# Start of Record extracts

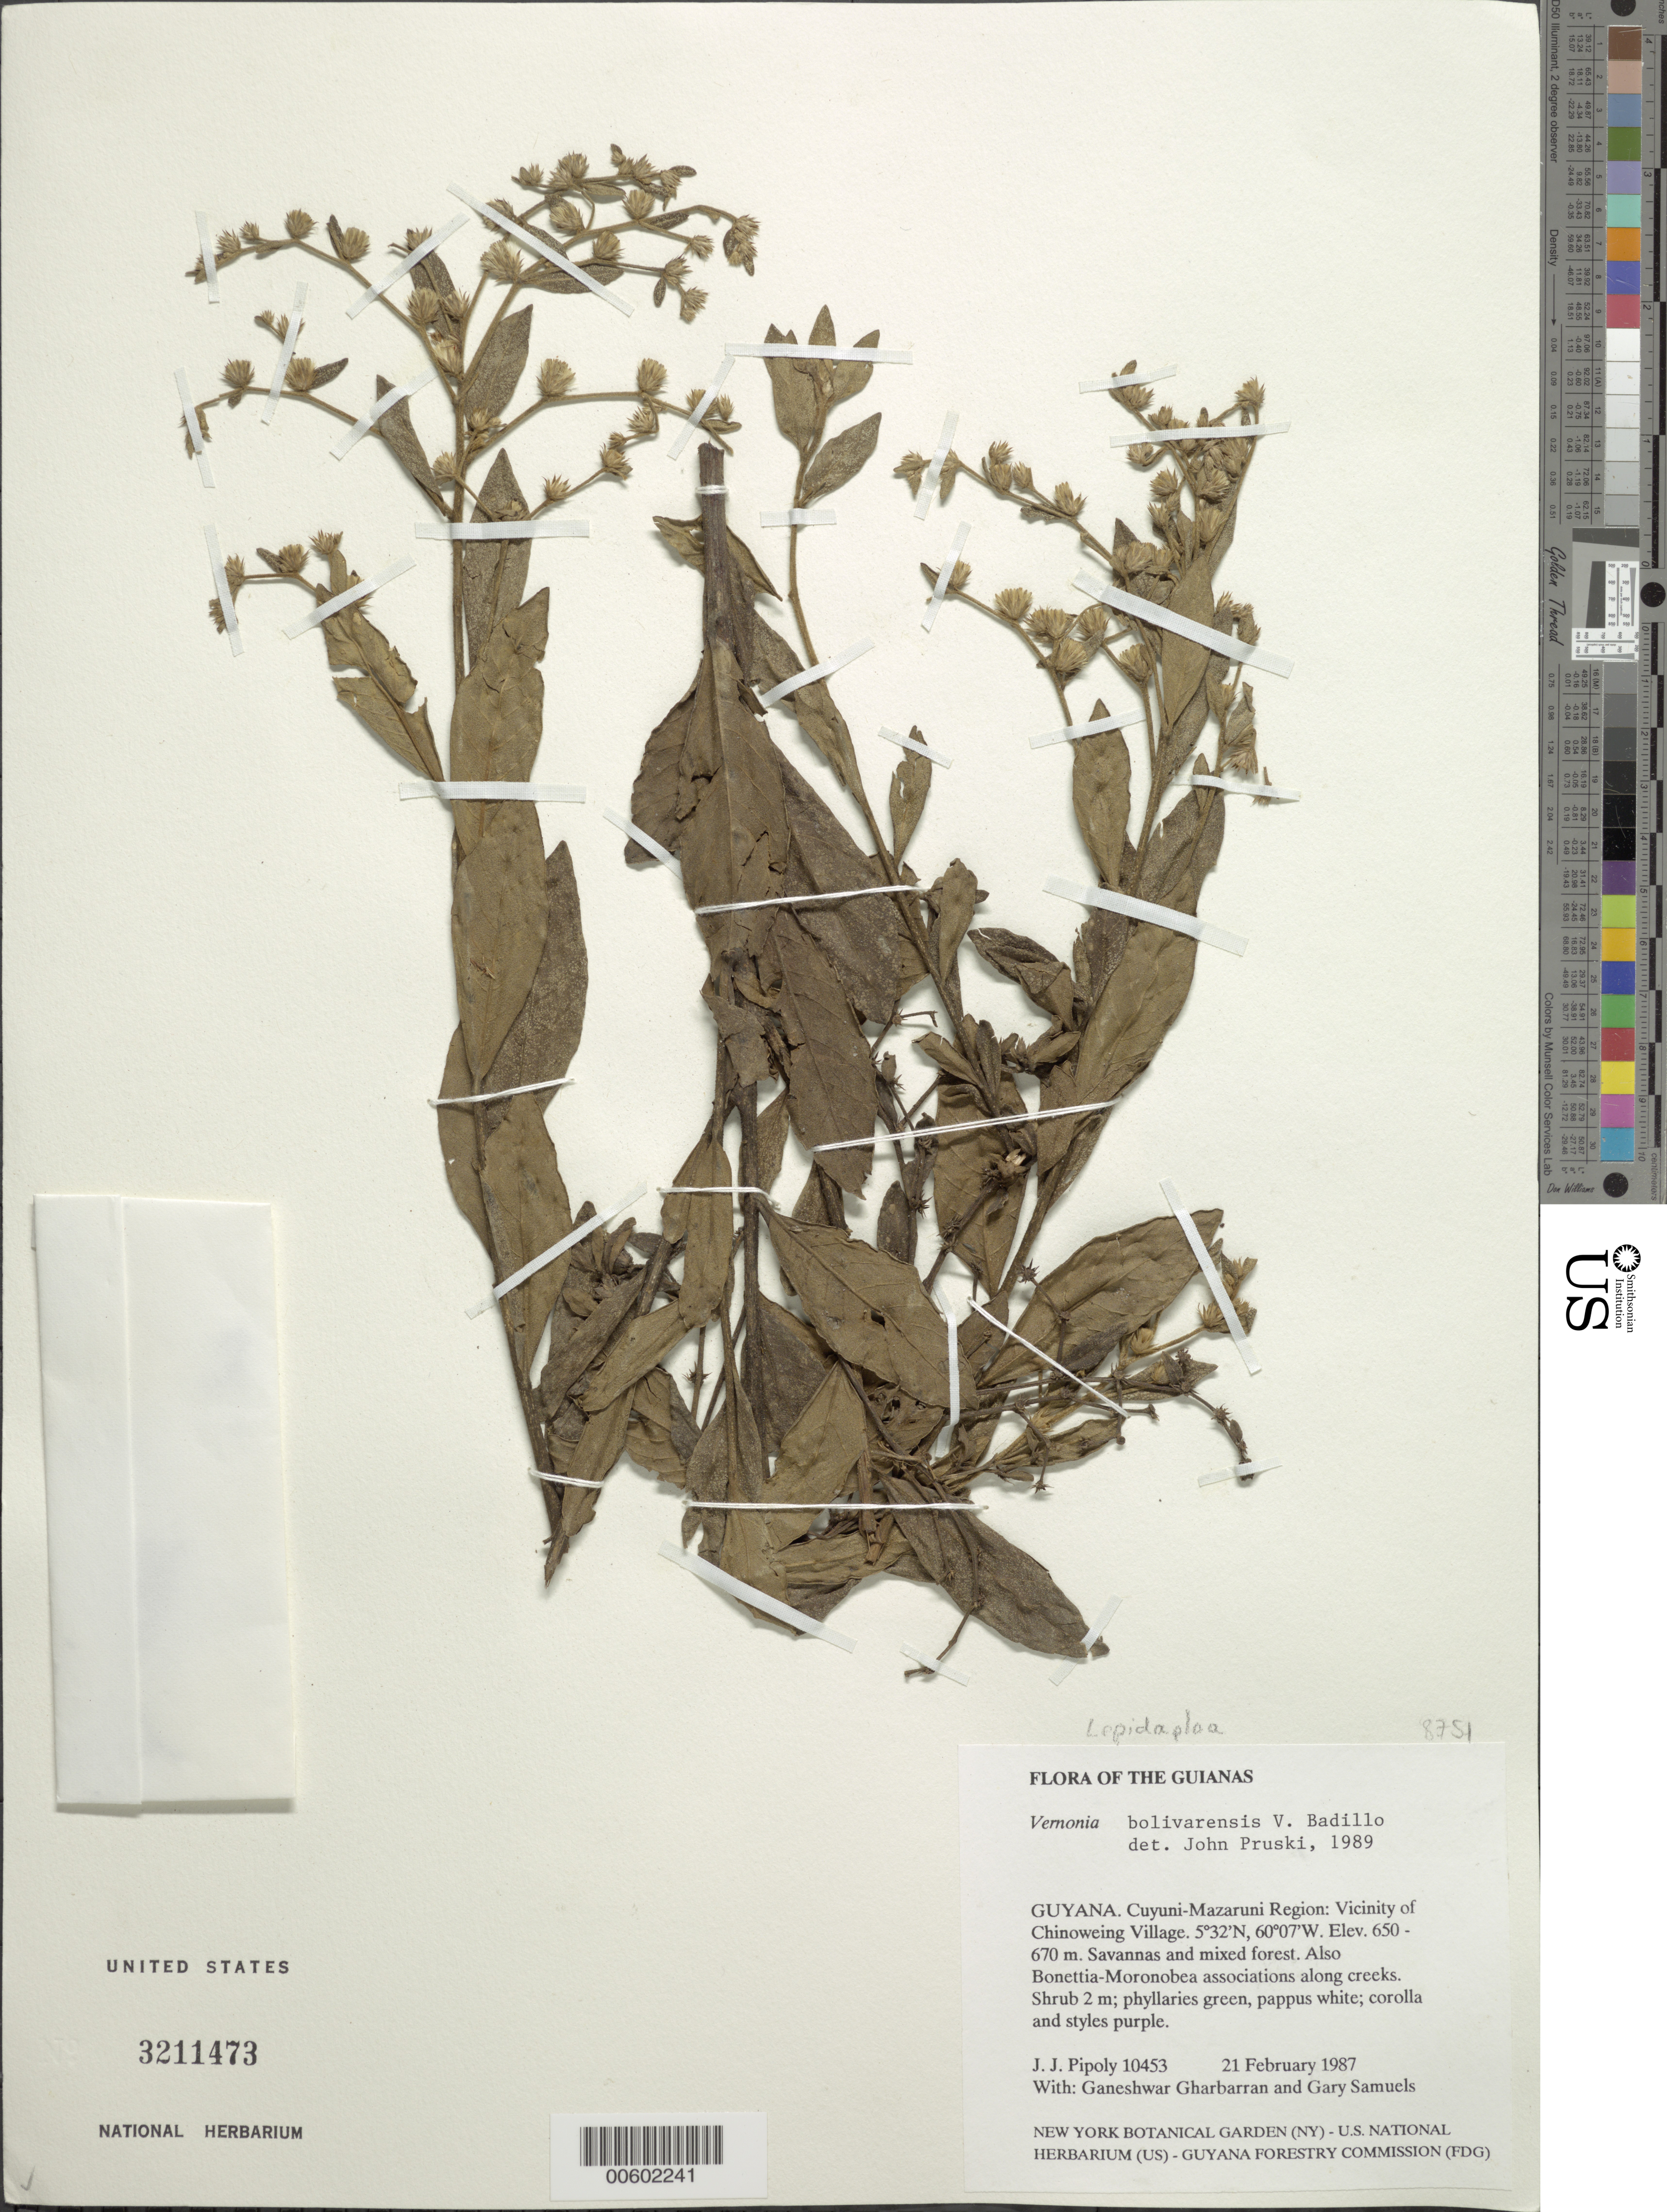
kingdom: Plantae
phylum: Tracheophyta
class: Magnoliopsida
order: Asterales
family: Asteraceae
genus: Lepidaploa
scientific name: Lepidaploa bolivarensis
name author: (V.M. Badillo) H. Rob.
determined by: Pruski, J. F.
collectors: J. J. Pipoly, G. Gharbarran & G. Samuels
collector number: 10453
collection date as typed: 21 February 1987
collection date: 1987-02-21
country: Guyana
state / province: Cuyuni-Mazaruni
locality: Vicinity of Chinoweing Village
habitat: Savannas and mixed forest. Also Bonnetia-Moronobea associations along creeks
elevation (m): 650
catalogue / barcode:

# End of Record extracts

> [Do this]
Rewrite the material above, changing "locality" to "site" and leaving everything else as it is. Omit the pictures.

> [Response for this exercise]
kingdom: Plantae
phylum: Tracheophyta
class: Magnoliopsida
order: Asterales
family: Asteraceae
genus: Lepidaploa
scientific name: Lepidaploa bolivarensis
name author: (V.M. Badillo) H. Rob.
determined by: Pruski, J. F.
collectors: J. J. Pipoly, G. Gharbarran & G. Samuels
collector number: 10453
collection date as typed: 21 February 1987
collection date: 1987-02-21
country: Guyana
state / province: Cuyuni-Mazaruni
site: Vicinity of Chinoweing Village
habitat: Savannas and mixed forest. Also Bonnetia-Moronobea associations along creeks
elevation (m): 650
catalogue / barcode:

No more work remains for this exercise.